Objective >>
Copy the rows word for word, beginning with the line containing "text De vergunning" and continuing through the line containing "text Voorlopige voorziening: [248, 1153, 1152, 1179]".
• • • •
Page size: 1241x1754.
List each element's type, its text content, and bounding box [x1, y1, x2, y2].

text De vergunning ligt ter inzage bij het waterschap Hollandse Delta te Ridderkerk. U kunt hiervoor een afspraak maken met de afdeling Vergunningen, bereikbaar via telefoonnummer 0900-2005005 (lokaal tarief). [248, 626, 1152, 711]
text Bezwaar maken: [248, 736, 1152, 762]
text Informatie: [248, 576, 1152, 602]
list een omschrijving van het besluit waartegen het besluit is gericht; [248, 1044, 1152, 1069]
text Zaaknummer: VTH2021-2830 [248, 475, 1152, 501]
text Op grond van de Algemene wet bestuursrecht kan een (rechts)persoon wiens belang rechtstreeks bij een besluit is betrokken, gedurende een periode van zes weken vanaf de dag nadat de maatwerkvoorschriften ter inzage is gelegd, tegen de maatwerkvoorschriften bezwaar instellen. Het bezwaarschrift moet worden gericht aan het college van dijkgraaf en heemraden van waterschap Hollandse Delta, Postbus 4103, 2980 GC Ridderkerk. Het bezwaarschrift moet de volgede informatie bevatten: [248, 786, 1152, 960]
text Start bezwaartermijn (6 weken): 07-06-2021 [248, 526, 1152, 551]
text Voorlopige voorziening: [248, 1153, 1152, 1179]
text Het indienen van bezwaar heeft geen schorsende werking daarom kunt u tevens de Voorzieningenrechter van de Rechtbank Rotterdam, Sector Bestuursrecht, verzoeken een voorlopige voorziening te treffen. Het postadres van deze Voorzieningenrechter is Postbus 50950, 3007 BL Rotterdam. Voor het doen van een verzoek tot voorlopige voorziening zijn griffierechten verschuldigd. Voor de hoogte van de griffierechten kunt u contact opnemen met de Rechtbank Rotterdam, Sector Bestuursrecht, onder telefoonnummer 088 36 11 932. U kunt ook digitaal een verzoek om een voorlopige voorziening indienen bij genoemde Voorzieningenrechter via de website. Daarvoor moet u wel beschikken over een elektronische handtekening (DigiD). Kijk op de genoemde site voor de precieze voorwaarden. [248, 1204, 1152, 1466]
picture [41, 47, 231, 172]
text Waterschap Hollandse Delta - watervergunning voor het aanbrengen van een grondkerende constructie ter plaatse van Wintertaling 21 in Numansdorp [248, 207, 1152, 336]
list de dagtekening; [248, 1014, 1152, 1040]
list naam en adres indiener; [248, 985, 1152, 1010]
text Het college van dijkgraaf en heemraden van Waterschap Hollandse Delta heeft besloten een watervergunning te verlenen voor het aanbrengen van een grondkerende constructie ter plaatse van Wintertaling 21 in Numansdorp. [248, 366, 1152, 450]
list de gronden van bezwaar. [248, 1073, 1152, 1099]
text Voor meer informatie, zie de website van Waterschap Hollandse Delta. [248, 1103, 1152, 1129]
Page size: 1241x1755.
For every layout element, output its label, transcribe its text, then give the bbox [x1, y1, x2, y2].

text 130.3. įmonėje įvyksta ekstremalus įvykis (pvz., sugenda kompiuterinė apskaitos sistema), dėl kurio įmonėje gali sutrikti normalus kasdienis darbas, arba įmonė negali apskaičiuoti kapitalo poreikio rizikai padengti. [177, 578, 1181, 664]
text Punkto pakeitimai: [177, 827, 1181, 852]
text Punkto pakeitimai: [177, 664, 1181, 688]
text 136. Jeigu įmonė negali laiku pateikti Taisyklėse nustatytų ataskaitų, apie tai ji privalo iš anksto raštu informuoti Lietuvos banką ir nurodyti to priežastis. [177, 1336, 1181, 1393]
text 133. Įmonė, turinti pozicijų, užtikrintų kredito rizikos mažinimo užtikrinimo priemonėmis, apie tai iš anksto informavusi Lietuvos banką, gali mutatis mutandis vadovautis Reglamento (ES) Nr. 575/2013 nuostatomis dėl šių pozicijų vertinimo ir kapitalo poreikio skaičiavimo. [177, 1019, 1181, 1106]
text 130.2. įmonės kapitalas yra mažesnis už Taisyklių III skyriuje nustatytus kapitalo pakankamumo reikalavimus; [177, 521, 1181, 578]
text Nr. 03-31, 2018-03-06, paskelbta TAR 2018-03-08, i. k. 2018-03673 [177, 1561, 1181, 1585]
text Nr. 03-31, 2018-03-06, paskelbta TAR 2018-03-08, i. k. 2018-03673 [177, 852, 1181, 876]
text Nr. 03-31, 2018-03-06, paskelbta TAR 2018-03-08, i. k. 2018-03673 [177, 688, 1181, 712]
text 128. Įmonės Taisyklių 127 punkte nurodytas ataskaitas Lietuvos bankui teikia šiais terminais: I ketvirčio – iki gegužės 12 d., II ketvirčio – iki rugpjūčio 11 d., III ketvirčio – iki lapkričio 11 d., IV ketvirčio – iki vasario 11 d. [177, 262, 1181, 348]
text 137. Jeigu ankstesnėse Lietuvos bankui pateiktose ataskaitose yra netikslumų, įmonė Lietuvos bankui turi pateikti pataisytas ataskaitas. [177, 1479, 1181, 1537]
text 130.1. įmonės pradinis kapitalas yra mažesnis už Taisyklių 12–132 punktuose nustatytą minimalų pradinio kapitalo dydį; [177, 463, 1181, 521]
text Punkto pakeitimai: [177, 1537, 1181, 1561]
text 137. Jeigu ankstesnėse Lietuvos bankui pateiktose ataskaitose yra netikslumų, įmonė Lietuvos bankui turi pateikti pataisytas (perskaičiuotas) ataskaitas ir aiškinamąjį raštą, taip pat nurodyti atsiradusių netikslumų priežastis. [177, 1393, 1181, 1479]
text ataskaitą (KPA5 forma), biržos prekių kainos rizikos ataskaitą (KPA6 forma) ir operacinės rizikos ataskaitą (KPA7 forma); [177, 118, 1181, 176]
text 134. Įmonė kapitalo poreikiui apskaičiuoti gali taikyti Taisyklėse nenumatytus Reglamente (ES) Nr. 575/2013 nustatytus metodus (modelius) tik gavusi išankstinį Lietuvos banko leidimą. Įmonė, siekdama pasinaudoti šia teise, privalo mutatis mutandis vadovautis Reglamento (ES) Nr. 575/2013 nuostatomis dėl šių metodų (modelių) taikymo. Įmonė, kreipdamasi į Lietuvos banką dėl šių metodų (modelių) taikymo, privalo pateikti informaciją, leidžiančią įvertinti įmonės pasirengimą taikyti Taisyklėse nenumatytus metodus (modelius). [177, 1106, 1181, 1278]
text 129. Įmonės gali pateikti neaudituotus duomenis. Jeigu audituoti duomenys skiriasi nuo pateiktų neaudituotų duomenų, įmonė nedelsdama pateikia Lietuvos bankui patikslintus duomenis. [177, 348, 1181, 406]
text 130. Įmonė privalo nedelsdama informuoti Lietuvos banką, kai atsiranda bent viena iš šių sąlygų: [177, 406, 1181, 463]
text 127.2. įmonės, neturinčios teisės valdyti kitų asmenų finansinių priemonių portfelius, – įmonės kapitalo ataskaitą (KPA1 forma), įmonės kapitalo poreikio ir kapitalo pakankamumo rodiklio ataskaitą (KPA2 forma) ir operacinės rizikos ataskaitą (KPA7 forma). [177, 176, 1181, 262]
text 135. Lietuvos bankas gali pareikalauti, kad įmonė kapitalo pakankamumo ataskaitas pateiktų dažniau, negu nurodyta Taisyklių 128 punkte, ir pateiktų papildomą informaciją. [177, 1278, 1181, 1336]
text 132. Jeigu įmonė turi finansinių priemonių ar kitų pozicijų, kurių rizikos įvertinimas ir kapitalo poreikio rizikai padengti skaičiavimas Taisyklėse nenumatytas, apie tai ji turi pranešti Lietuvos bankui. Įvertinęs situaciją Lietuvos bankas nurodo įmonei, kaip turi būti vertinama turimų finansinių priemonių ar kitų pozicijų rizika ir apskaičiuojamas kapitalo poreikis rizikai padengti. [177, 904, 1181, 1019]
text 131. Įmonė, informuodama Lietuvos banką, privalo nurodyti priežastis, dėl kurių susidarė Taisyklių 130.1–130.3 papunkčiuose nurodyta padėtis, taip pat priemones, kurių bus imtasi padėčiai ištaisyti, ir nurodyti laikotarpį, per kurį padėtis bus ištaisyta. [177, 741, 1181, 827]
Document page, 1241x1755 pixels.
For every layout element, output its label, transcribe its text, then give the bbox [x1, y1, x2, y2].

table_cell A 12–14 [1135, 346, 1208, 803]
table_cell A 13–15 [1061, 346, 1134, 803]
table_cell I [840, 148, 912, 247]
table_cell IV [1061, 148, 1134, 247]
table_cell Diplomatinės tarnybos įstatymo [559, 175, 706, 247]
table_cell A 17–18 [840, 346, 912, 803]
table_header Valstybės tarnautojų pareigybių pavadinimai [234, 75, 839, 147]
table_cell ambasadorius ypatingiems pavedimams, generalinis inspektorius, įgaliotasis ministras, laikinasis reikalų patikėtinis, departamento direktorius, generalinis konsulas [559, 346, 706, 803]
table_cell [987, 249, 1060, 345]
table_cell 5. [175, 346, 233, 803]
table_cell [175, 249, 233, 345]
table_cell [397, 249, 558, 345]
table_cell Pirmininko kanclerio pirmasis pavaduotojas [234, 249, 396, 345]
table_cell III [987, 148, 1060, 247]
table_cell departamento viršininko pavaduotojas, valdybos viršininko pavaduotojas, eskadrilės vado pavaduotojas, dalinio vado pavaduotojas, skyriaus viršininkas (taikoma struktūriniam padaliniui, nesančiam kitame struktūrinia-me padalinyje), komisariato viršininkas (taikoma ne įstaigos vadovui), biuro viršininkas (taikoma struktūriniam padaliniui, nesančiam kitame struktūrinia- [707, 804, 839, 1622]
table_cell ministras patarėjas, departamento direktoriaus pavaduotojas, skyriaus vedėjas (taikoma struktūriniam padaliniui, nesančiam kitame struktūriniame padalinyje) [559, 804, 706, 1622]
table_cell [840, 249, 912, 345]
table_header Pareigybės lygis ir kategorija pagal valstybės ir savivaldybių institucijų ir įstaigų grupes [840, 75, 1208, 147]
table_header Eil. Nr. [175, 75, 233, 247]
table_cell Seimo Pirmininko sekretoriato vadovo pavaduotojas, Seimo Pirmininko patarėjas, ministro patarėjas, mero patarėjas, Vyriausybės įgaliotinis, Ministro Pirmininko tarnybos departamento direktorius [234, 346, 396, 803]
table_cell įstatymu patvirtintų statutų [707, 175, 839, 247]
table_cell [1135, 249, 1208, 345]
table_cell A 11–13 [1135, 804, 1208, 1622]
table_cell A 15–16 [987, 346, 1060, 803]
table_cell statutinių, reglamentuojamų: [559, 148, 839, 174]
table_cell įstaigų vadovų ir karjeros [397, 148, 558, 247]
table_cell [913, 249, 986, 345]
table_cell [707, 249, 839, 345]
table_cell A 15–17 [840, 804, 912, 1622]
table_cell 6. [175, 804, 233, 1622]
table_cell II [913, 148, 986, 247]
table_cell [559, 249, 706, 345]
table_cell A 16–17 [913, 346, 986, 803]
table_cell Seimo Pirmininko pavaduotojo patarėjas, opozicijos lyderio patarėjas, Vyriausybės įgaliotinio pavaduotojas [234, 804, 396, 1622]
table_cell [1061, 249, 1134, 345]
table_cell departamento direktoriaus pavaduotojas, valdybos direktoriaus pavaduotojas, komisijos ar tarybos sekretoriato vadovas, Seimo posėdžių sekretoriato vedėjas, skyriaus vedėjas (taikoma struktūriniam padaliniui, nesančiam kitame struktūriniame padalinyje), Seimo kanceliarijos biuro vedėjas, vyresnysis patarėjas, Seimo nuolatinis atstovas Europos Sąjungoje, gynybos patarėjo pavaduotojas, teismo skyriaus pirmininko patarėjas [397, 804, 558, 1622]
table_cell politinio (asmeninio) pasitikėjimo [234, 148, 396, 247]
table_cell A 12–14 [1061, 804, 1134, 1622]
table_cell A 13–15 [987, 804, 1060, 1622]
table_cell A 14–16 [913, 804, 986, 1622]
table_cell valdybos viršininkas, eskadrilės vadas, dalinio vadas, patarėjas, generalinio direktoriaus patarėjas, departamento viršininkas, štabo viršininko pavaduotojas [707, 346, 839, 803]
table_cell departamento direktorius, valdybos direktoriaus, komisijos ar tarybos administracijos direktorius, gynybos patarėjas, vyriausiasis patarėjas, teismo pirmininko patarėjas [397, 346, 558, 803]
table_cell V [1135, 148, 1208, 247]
• • • •
Output for this task >>
text De vergunning ligt ter inzage bij het waterschap Hollandse Delta te Ridderkerk. U kunt hiervoor een afspraak maken met de afdeling Vergunningen, bereikbaar via telefoonnummer 0900-2005005 (lokaal tarief). [248, 626, 1152, 711]
text Bezwaar maken: [248, 736, 1152, 762]
text Informatie: [248, 576, 1152, 602]
list een omschrijving van het besluit waartegen het besluit is gericht; [248, 1044, 1152, 1069]
text Zaaknummer: VTH2021-2830 [248, 475, 1152, 501]
text Op grond van de Algemene wet bestuursrecht kan een (rechts)persoon wiens belang rechtstreeks bij een besluit is betrokken, gedurende een periode van zes weken vanaf de dag nadat de maatwerkvoorschriften ter inzage is gelegd, tegen de maatwerkvoorschriften bezwaar instellen. Het bezwaarschrift moet worden gericht aan het college van dijkgraaf en heemraden van waterschap Hollandse Delta, Postbus 4103, 2980 GC Ridderkerk. Het bezwaarschrift moet de volgede informatie bevatten: [248, 786, 1152, 960]
text Start bezwaartermijn (6 weken): 07-06-2021 [248, 526, 1152, 551]
text Voorlopige voorziening: [248, 1153, 1152, 1179]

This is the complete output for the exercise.